*** Opening of DATA TO EXAMINE ***

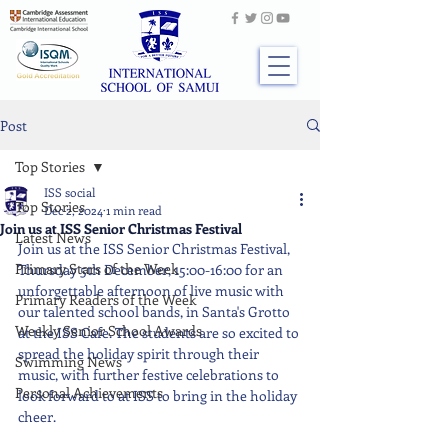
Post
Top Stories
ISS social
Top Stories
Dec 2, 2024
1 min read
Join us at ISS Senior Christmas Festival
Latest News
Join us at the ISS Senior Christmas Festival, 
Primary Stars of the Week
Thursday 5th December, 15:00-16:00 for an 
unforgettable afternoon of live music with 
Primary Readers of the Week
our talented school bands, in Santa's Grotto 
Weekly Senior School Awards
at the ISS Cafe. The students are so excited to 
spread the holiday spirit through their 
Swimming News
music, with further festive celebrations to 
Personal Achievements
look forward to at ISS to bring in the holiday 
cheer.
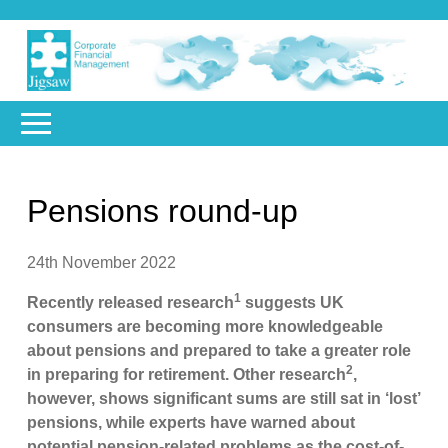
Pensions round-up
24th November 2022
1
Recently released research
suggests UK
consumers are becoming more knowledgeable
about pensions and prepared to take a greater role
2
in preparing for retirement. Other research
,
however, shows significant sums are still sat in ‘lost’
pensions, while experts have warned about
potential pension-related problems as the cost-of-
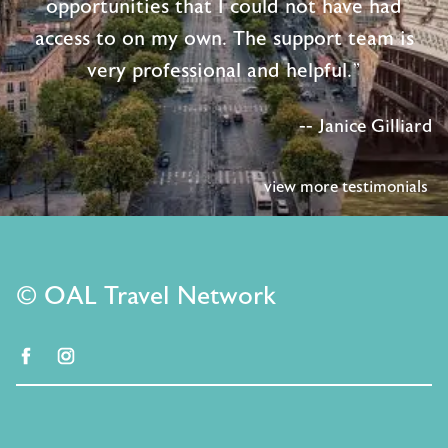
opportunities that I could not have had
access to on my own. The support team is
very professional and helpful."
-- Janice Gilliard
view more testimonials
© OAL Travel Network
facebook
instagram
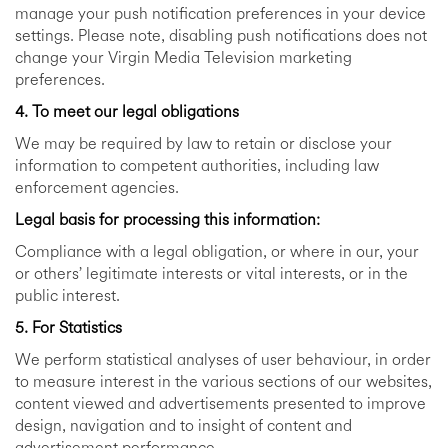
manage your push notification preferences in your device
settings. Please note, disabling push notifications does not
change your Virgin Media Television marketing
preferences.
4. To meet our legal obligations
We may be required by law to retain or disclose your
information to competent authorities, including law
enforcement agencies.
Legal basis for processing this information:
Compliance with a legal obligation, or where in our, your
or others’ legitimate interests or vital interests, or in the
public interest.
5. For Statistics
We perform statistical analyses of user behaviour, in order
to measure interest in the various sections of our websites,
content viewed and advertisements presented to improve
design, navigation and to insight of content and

*** Close of DATA TO EXAMINE ***
*** Opening of DATA TO EXAMINE ***

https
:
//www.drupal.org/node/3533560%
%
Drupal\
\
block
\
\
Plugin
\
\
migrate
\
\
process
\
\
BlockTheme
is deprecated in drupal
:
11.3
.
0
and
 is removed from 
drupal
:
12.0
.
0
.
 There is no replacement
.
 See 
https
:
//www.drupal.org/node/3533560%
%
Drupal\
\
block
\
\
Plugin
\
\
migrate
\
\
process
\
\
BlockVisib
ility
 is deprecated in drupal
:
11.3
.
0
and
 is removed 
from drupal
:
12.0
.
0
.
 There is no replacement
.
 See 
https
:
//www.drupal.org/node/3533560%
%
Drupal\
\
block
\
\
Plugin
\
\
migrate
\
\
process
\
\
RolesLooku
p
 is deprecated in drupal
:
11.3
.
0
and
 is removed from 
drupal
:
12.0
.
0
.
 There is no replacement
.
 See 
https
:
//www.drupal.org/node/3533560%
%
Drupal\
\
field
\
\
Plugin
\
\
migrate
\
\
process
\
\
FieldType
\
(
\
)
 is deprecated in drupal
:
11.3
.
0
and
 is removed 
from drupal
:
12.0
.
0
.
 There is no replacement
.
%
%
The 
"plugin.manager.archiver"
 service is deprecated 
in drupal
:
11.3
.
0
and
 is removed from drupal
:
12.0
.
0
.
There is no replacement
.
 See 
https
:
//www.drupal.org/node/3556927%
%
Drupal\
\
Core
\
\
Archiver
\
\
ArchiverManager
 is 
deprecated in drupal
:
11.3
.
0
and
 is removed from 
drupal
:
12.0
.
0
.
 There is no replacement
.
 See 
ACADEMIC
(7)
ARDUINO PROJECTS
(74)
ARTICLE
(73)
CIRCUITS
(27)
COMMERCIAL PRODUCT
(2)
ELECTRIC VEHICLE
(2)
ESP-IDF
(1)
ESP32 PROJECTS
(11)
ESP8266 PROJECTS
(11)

*** Close of DATA TO EXAMINE ***

— HOW TO COMPLETE THIS TASK —
Throughout the material above, count each line holding "preferences" and answer with the total alone.

— RESULT OF THIS TASK —
2